You have hair.
That might have been the first thing I noticed.
I stared at your hair for hours,
honestly,
hoping to capture it somehow.
I think your voice struck me next.
And that’s strange
because you’ve been talking to me for so long.
But there was your voice.
And I listened to the sound instead of the words.
Weirdly…
your hands, too.
I want to touch them, not hold them,
not yet,
just brush against your knuckles,
and hope you do the holding for me.
I think it took tem minutes
for me to notice your lips.
(I had to get past your eyes and cheeks and smile.)
That’s when I went to talk to someone else.
Revision:
You have hair.
It's not impressive or noteworthy, really. But still,
I stared at your hair for hours
of days, over months,
hoping to capture it somehow.
Your voice struck me first,
violently and constantly,
because you'd been talking for so long,
and I listened to the sound instead of the words.
Weirdly,
I want to touch you, not hold you.
Bump into you as I walk past,
just brush my hand against your knuckles.
I think it took ten minutes,
that first day,
(I had to get past your eyes and cheeks and lips)
for me to speak.
And it came out angry.
My approach to this revision was, first, removing every other line. I was honestly surprised that it still made some kind of sense and, actually, gave the poem a whole new tone.
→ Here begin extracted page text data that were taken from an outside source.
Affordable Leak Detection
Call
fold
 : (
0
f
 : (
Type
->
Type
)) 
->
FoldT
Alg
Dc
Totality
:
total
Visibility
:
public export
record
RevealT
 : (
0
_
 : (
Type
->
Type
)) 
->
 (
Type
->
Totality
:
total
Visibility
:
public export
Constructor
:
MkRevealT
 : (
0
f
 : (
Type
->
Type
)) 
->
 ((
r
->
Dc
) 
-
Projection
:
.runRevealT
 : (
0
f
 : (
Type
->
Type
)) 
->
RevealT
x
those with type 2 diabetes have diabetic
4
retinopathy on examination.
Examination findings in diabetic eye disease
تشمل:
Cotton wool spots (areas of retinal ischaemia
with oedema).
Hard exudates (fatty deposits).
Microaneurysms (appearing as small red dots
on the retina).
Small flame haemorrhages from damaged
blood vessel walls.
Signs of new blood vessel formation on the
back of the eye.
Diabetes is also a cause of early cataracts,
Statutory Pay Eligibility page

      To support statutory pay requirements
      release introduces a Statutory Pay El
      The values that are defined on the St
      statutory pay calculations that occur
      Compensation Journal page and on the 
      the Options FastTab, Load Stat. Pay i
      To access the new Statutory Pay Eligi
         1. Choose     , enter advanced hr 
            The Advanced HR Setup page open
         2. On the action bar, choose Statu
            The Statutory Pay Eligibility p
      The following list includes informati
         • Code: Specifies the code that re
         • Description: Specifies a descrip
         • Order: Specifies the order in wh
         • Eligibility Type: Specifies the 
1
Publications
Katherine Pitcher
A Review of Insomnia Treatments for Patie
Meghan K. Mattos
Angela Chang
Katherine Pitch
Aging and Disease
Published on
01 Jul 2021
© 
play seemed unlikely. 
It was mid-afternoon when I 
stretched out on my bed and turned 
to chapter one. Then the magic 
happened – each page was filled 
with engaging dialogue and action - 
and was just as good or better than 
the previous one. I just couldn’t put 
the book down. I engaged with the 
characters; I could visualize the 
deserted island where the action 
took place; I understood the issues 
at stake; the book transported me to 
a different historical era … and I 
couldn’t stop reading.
It was similar to the tone of the original, but stripped down, harsher in some way. This led me to finding my new speaker, or at least a new attitude for my speaker, and the additional lines sprang from there.
2 comments:
What I really like in the revised poem in the contradictory feelings in the speaker toward the addressee. There are a bunch of moments where it seems the speaker likes something about this person, but not wholly. The speaker first notes the hair, which is "not impressive" but for some reason the speaker is obsessed with it, staring at it over hours, days, days, and months, trying to "capture" it. The speaker also want to "touch" the addressee, but not "hold" them; this implies a difference between the two things for the speaker. "Hold" might have a romantic connotation and it is here rejected. The "touch" seems to speak to something other than romance, and I am led to question: does it have to do with "capturing" this person like the hair? Interesting. I love the last stanza (especially the use of the parenthesis). It appears as though the speaker is mustering up courage to confess feelings for the addressee because it takes "ten minutes," but the last line remains consistent in the theme you have already built. There seems to be something about this addressee that is not liked.
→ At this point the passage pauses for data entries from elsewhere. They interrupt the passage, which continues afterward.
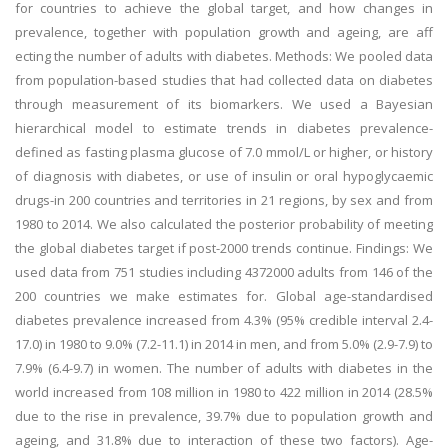
for countries to achieve the global target, and how changes in
prevalence, together with population growth and ageing, are aff
ecting the number of adults with diabetes. Methods: We pooled data
from population-based studies that had collected data on diabetes
through measurement of its biomarkers. We used a Bayesian
hierarchical model to estimate trends in diabetes prevalence-
defined as fasting plasma glucose of 7.0 mmol/L or higher, or history
of diagnosis with diabetes, or use of insulin or oral hypoglycaemic
drugs-in 200 countries and territories in 21 regions, by sex and from
1980 to 2014. We also calculated the posterior probability of meeting
the global diabetes target if post-2000 trends continue. Findings: We
used data from 751 studies including 4372000 adults from 146 of the
200 countries we make estimates for. Global age-standardised
diabetes prevalence increased from 4.3% (95% credible interval 2.4-
17.0) in 1980 to 9.0% (7.2-11.1) in 2014 in men, and from 5.0% (2.9-7.9) to
7.9% (6.4-9.7) in women. The number of adults with diabetes in the
world increased from 108 million in 1980 to 422 million in 2014 (28.5%
due to the rise in prevalence, 39.7% due to population growth and
ageing, and 31.8% due to interaction of these two factors). Age-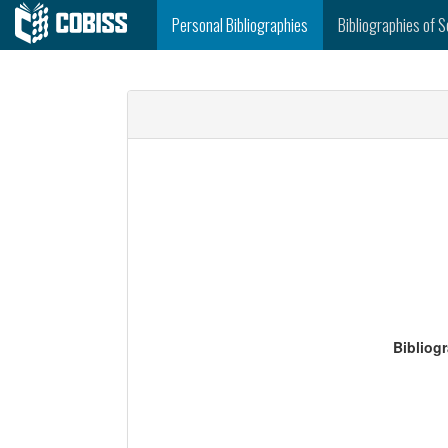
Personal Bibliographies
Bibliographies of S
Bibliog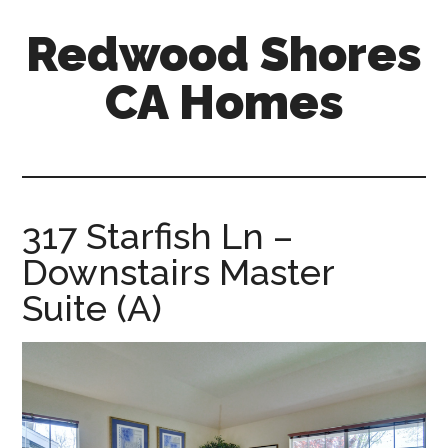
Skip
Skip
Redwood Shores
to
to
main
primary
CA Homes
content
sidebar
redwood-
shores-
ca-
homes.com
317 Starfish Ln –
Downstairs Master
Suite (A)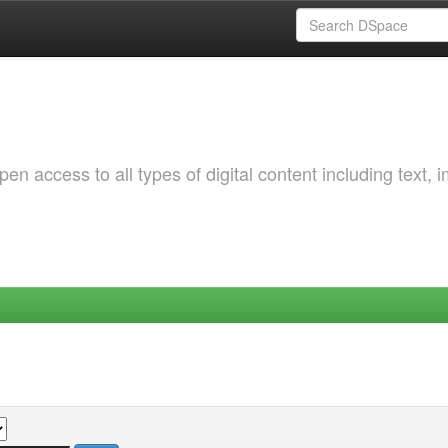
 access to all types of digital content including text,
You have a very complex speaker here and it works really well. I am reluctant to say that the speaker hates the addressee based on the last line--anger can be indicative of a lot of things. That's what I like about this poem. We aren't sure what it is that makes the speaker so distant from the addressee while there also exists an obsession or curiosity for this person. It's very intriguing. If I had to suggest something, maybe add an ending that speaks to this distance based on what the addressee has done to the speaker directly or indirectly. That might be bad advice because I really like the "not telling-ness" of the poem. Honestly, I'm just curious...
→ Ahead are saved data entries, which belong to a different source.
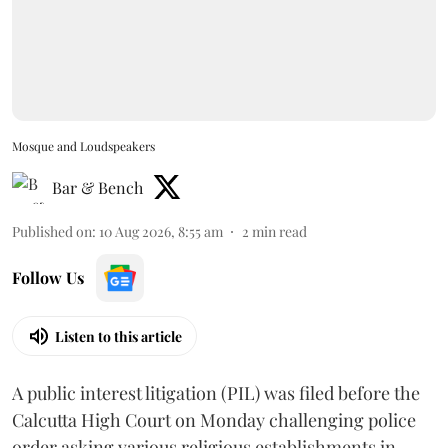
Mosque and Loudspeakers
Bar & Bench
Published on
:
10 Aug 2026, 8:55 am
2
min read
Follow Us
Listen to this article
A public interest litigation (PIL) was filed before the
Calcutta High Court on Monday challenging police
order asking various religious establishments in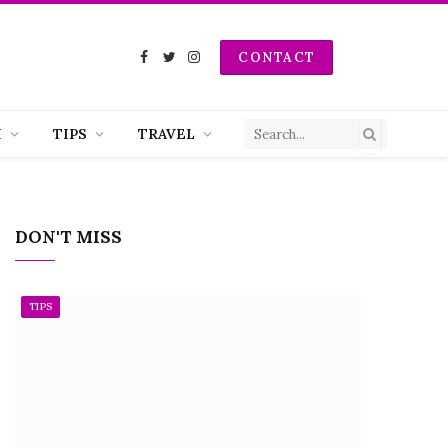
CONTACT
Facebook
Twitter
Instagram
H
TIPS
TRAVEL
DON'T MISS
TIPS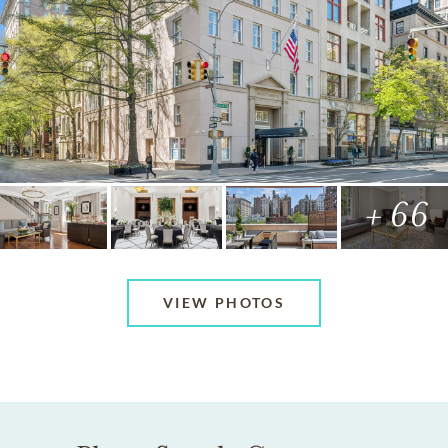
+ 66
VIEW PHOTOS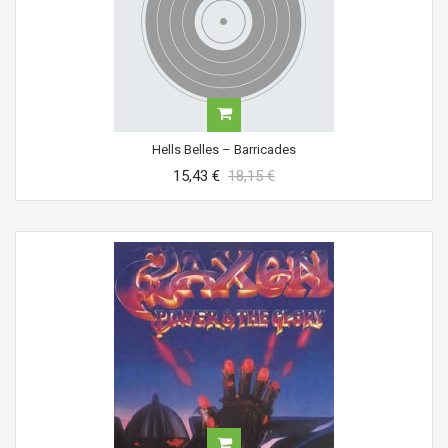
Hells Belles ‎– Barricades
15,43 €
18,15 €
I also like the difference in attitude between the poems. The original leaves it more open for interpretation and I personally felt a more positive vibe from the it. It sounds a lot like the speaker is admiring this person and all their different features that drew them in.
Then with the revision that attitude was completely altered with a just a few changes. My favorite was the change in the first two lines. "It's not impressive or noteworthy, really. But still,", just with this the entire poems feeling was changed from the original. I like the overall angrier tone, it seems to give the poem more power.